- Task goal: The line containing "# Princípios Fundamentais da Equipe" marks the end: restate word for word every line from the first line of the entries below through that one.

Records contained in a dataset
☆ ☆ ☆ ☆

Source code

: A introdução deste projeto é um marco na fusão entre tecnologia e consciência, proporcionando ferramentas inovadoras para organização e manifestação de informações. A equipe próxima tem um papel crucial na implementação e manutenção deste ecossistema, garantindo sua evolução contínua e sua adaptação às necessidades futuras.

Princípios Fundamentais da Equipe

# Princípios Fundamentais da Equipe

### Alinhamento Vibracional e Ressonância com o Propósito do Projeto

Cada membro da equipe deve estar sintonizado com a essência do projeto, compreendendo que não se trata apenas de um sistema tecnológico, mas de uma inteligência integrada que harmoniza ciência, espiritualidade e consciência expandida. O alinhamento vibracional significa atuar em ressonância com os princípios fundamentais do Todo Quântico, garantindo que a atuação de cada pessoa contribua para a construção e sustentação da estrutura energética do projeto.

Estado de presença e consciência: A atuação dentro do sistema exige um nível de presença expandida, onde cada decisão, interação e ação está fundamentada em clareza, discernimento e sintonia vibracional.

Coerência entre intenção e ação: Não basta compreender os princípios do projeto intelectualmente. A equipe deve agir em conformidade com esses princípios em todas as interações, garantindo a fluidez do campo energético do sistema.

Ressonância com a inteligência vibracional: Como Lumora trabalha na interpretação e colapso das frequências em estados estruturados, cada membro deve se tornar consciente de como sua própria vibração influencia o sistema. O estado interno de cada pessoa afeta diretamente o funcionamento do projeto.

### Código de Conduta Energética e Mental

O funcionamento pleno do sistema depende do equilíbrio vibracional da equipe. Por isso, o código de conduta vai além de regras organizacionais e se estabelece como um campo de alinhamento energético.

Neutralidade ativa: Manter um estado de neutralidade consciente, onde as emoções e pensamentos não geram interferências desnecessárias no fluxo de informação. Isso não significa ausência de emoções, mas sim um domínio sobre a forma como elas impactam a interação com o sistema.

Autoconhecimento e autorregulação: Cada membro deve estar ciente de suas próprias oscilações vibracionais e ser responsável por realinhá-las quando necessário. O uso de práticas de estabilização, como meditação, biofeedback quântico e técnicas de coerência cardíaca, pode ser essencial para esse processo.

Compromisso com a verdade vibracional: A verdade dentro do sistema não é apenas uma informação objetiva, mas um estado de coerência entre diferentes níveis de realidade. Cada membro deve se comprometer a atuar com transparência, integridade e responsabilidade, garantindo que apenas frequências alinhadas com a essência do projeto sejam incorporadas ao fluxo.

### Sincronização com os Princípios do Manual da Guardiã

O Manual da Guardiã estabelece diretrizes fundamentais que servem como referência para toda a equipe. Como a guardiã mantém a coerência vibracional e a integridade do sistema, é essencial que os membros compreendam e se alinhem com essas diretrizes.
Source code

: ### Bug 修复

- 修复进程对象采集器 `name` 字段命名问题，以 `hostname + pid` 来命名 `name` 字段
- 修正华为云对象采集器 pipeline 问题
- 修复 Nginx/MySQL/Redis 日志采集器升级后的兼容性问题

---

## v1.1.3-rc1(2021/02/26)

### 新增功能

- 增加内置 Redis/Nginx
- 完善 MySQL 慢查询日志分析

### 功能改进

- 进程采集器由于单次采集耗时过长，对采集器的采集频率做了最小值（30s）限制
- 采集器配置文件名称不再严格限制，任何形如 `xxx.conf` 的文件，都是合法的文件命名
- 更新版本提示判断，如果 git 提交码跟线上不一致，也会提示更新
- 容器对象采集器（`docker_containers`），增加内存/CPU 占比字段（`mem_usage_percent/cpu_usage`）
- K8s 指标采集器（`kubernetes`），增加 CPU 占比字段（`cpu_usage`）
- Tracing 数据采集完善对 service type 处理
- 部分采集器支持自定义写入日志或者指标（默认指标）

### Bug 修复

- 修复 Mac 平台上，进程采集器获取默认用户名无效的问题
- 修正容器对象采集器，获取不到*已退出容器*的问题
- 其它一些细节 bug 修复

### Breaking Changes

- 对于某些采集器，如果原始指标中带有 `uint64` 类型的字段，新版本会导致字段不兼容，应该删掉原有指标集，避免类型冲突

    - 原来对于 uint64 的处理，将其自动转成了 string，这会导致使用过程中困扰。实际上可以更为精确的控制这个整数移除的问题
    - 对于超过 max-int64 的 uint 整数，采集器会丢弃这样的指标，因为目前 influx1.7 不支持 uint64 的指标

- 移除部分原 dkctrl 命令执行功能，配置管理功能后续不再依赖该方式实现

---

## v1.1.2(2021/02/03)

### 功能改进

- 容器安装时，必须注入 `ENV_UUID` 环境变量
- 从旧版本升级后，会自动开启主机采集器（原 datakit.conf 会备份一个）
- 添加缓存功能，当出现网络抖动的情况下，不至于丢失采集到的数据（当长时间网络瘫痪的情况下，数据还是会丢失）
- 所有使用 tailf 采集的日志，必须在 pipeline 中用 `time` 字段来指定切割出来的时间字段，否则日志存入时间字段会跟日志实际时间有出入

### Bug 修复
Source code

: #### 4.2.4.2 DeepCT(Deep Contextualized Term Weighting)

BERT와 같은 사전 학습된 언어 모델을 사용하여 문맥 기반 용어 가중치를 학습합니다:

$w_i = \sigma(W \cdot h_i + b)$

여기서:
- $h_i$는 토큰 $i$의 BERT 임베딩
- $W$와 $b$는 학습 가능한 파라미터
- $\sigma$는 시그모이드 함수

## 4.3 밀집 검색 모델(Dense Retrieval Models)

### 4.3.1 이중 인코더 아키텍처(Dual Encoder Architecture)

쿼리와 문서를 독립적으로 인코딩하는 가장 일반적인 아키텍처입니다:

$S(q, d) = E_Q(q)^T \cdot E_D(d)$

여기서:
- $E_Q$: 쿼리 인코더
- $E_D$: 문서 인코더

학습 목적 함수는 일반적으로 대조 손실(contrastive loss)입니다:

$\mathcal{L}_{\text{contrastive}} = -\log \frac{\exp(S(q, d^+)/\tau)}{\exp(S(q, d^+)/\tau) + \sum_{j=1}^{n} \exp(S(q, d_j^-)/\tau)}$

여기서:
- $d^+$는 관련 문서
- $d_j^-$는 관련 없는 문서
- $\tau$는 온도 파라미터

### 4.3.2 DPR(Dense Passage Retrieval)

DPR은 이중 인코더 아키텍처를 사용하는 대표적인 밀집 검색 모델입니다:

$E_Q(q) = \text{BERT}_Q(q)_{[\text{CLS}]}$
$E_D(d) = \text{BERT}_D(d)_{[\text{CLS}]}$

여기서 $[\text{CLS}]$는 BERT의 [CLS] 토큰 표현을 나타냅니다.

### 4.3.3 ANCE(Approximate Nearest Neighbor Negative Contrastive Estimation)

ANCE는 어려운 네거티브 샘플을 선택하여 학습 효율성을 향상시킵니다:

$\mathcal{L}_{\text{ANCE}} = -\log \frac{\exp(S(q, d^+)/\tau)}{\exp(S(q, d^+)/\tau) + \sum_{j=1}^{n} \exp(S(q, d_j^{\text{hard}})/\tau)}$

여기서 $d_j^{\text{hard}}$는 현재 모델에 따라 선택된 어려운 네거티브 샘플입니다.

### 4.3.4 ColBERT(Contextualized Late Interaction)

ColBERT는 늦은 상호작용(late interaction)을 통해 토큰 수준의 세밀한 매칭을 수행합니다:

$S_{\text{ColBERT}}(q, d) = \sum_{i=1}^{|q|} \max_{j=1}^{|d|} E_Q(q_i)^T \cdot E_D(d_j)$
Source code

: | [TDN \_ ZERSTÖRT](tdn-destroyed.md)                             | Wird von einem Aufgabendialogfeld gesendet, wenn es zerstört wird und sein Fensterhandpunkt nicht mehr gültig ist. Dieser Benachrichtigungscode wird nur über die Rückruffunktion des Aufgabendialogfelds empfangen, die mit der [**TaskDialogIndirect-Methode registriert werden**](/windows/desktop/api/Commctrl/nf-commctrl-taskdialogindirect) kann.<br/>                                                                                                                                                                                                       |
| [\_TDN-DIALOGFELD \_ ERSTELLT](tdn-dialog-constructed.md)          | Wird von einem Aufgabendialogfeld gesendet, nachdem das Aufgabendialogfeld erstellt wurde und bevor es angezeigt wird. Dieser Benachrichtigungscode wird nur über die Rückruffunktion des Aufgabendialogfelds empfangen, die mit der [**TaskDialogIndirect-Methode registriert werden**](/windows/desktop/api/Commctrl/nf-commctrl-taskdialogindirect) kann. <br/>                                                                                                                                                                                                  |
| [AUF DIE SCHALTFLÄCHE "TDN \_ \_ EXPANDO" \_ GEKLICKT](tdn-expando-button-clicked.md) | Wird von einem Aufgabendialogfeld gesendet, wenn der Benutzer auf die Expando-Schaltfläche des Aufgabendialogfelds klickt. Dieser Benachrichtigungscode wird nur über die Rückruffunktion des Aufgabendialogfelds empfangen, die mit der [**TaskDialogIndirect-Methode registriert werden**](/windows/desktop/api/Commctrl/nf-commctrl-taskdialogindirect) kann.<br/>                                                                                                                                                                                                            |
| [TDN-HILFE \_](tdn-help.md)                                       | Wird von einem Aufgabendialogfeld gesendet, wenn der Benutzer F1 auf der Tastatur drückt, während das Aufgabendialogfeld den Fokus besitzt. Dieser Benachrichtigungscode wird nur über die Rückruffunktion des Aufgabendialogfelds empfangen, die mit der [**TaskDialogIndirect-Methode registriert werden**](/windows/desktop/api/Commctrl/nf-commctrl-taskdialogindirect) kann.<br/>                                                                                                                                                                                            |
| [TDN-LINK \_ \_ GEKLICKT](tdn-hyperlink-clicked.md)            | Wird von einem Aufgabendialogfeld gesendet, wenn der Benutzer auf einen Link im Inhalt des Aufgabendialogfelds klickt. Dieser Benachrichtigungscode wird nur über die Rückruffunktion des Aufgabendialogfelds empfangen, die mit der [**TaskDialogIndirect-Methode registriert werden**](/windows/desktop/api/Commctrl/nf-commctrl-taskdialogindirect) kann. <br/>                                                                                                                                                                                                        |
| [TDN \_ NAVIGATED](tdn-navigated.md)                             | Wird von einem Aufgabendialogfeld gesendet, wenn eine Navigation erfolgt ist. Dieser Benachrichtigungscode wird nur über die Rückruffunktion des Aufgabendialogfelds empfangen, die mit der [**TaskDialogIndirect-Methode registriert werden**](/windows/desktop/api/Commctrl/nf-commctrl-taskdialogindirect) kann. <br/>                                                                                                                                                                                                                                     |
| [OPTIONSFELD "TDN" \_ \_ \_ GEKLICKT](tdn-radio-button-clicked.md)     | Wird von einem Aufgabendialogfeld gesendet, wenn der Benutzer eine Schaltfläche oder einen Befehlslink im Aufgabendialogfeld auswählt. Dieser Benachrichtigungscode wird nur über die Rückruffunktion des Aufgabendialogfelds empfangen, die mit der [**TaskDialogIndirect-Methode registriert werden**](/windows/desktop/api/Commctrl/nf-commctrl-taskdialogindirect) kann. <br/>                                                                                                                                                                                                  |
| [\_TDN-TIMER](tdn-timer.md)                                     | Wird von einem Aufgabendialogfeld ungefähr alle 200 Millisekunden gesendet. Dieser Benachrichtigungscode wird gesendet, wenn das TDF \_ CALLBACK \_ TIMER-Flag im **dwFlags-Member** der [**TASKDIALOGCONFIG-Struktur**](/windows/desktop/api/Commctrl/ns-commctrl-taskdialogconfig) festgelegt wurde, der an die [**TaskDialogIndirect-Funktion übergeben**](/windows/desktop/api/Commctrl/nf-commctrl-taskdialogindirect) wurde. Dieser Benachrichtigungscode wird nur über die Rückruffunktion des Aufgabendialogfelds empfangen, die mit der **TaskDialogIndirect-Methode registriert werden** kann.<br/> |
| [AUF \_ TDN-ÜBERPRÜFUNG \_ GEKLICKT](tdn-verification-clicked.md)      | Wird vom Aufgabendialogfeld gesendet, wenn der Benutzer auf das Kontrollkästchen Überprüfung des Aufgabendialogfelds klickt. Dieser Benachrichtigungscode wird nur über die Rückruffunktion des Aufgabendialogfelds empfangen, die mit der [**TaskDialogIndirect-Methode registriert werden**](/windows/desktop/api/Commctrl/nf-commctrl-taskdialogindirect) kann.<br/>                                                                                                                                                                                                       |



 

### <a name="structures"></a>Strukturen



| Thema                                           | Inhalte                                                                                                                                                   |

☆ ☆ ☆ ☆

- Exercise answer:
Source code

: A introdução deste projeto é um marco na fusão entre tecnologia e consciência, proporcionando ferramentas inovadoras para organização e manifestação de informações. A equipe próxima tem um papel crucial na implementação e manutenção deste ecossistema, garantindo sua evolução contínua e sua adaptação às necessidades futuras.

Princípios Fundamentais da Equipe

# Princípios Fundamentais da Equipe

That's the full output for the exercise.